→ **READING TEXT**:
+--

Before the mid-nineteenth century, when the British explorer Austen Henry Layard unearthed the spectacular Assyrian palaces of Nineveh (modern Mosul), the ancient empires of Mesopotamia could be glimpsed only through the lens of classical and biblical writings. These were almost uniformly hostile and understandably so, for the Assyrians and Babylonians (occupying roughly northern and southern Iraq, respectively) had brought only grief to ancient Israel, culminating in Nebuchadnezzar’s destruction of the Temple in Jerusalem and the exile of the Jews to Babylon. In this as in much else, the Old Testament is history written by the losers—probably by Judean refugees living in Babylon itself—and it shows in the portrayal of that city as a cesspit of idolatry and sin, and of King Nebuchadnezzar in particular as a despotic, cruel, and ultimately mad ruler.

As for the Greeks, they too had faced eastern invaders: Persians, who they reviled as oriental despots, epitomizing the arbitrary rule of kings and a servitude fundamentally corrupting of man’s character. The Babylonians and Assyrians were known to be no better, and stories of their cruelty and unmanly luxury were commonplace from Herodotus on.

The New Testament takes things further, transforming Babylon from a geographical particular into a place and state of mind, a general image for imperial corruption, idolatry, and decadence—and even a code name for Rome, the oppressor of the new religion of Christ:

I saw a woman sitting on a scarlet beast that was covered with blasphemous names and had seven heads and ten horns. The woman was dressed in purple and scarlet, and was glittering with gold, precious stones and pearls. She held a golden cup in her hand, filled with abominable things and the filth of her adulteries. The title was written on her forehead: MYSTERY, BABYLON THE GREAT, THE MOTHER OF PROSTITUTES AND OF THE ABOMINATIONS OF THE EARTH. I saw the woman was drunk with the blood of saints, the blood of those who bore witness to Jesus.
(Revelation 17:3–6)

Our image of Babylon has never fully recovered from these early indictments, as we hear still today in Bob Marley’s lyrics reviling the generic Babylon as the paragon of exploitative, establishment power. In pre-Christian times, however, there was another myth that put Babylon at the center of everyone’s world and the language they spoke: the Tower of Babel. As Genesis has it, Babel was so called “because there the Lord confused the language of the whole world” and scattered peoples over the face of the earth. Josephus, writing in the first century AD, is more explicit:

The place where they built the tower is now called Babylon from the confusion of that primitive speech once intelligible to all, for the Hebrews call confusion “Babel.”1

The truth of course is the reverse: the city-name Babel (Babylonian bab-ili, “gateway of the gods”) came first. God’s foiling of its “tower that reaches to heaven”—now known to have been the city’s great ziggurat or stepped tower—and his linguistic divide-and-conquer of its builders followed after. But the facts have not really mattered: the Bible’s dubbing of polyglot confusion as “babel” has proved Babylon’s most potent myth.

+--

Stored items
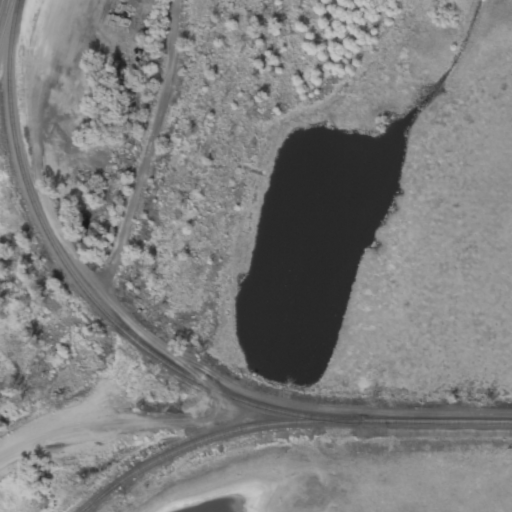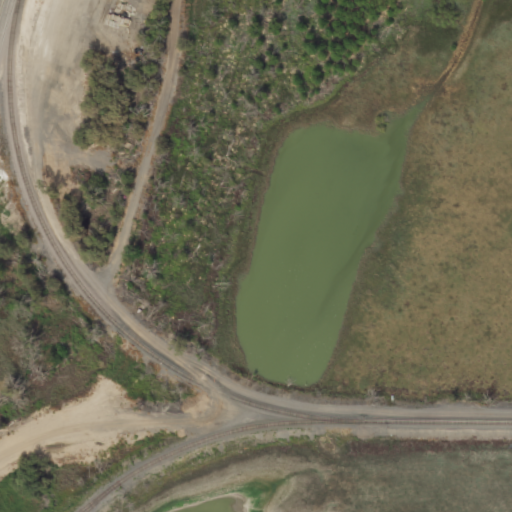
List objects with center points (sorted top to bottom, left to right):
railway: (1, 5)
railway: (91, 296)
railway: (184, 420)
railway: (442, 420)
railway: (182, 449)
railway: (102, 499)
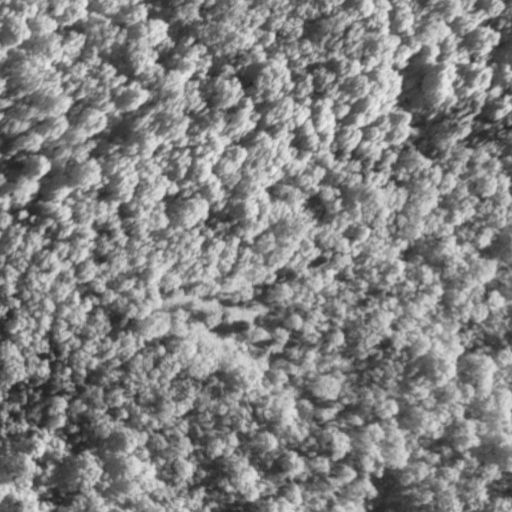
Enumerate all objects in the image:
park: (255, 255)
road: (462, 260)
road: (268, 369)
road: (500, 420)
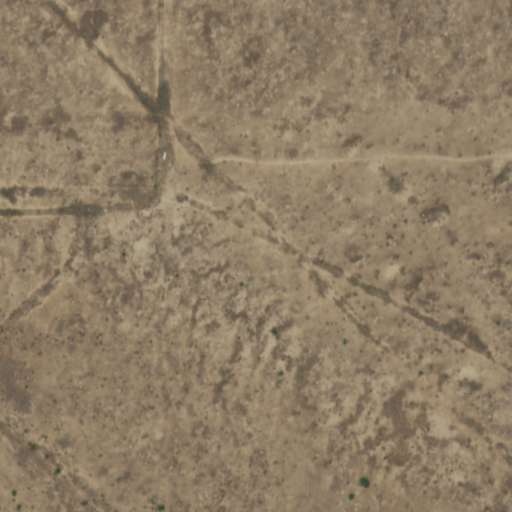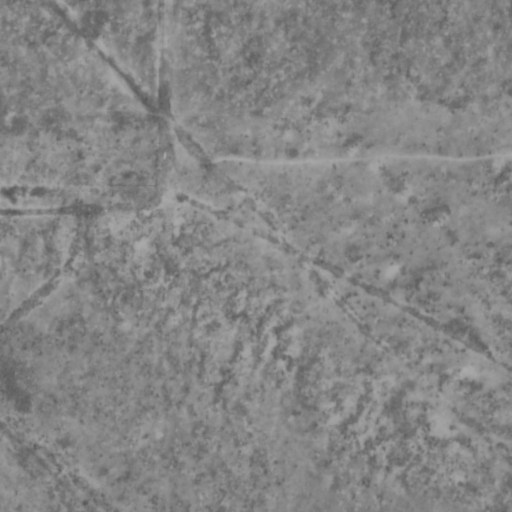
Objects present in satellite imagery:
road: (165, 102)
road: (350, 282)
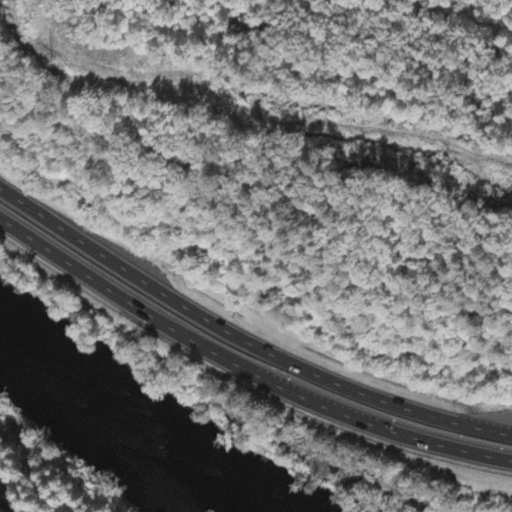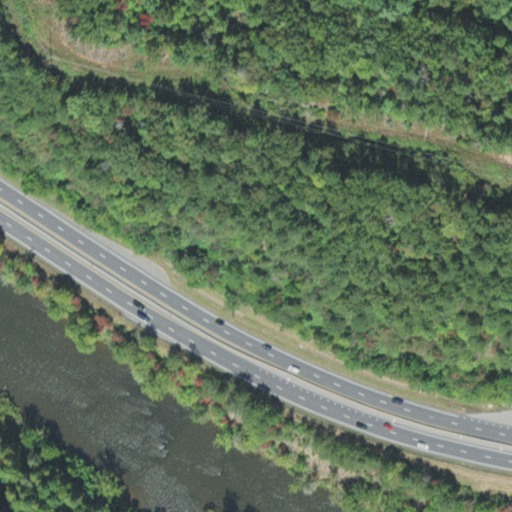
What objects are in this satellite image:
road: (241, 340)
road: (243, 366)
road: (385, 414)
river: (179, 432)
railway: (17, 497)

+--

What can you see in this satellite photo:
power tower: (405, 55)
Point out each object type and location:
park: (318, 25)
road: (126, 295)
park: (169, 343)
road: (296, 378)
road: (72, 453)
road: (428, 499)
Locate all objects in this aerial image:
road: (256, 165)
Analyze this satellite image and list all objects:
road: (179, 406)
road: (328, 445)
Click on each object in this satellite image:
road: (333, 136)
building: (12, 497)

+--

→ **INSTRUCTIONS**:
1 – In the passage on Babylon's reputation, what does the Babylonian name bab-ili mean?
2 – Transcribe the passage on Babylon's reputation from "The place where" up to and including "most potent myth.".
3 – Go on with the passage on Babylon's reputation from the point where it stops.

→ **TASK-BY-TASK ANSWERS**:
1 – It means "gateway of the gods."

2 –
The place where they built the tower is now called Babylon from the confusion of that primitive speech once intelligible to all, for the Hebrews call confusion “Babel.”1

The truth of course is the reverse: the city-name Babel (Babylonian bab-ili, “gateway of the gods”) came first. God’s foiling of its “tower that reaches to heaven”—now known to have been the city’s great ziggurat or stepped tower—and his linguistic divide-and-conquer of its builders followed after. But the facts have not really mattered: the Bible’s dubbing of polyglot confusion as “babel” has proved Babylon’s most potent myth.

3 –
The account in Genesis was almost certainly fashioned during the Babylonian captivity, when the Jews would have seen firsthand the city’s giant ziggurat being rebuilt by Nebuchadnezzar. Its name, Etemenanki, “foundation platform of heaven and earth,” and huge scale (300 x 300 feet in plan and approximately the same height) certainly had all of the hubris to offend Yahweh. The temple of Babylon’s chief god, Marduk, on the topmost of its seven levels, “suspended between heaven and earth,” was clad in blue-glazed bricks and Herodotus reports that a sacred marriage rite took place there each year in which the great god (his chief priest?) lay with one of his priestesses. Babylonian texts describe two beds in the temple, so this may not be idle gossip.

Genesis does not explicitly refer to the tower’s destruction, though this certainly would have suited the Old Testament’s narrative. Josephus does add this detail and indeed by his time the tower was no more—destroyed not by any apocalypse but as punishment by the Persians for an attempted revolt. Alexander the Great—always keen to play the local hero—intended to rebuild it but got only as far as clearing away most of the old ruins; by the third century BC his successors had razed it to the ground. But the rebuilding never came and today one of the most monumental buildings of the ancient world (some fifty miles south of modern Baghdad) is marked by a void of brackish water.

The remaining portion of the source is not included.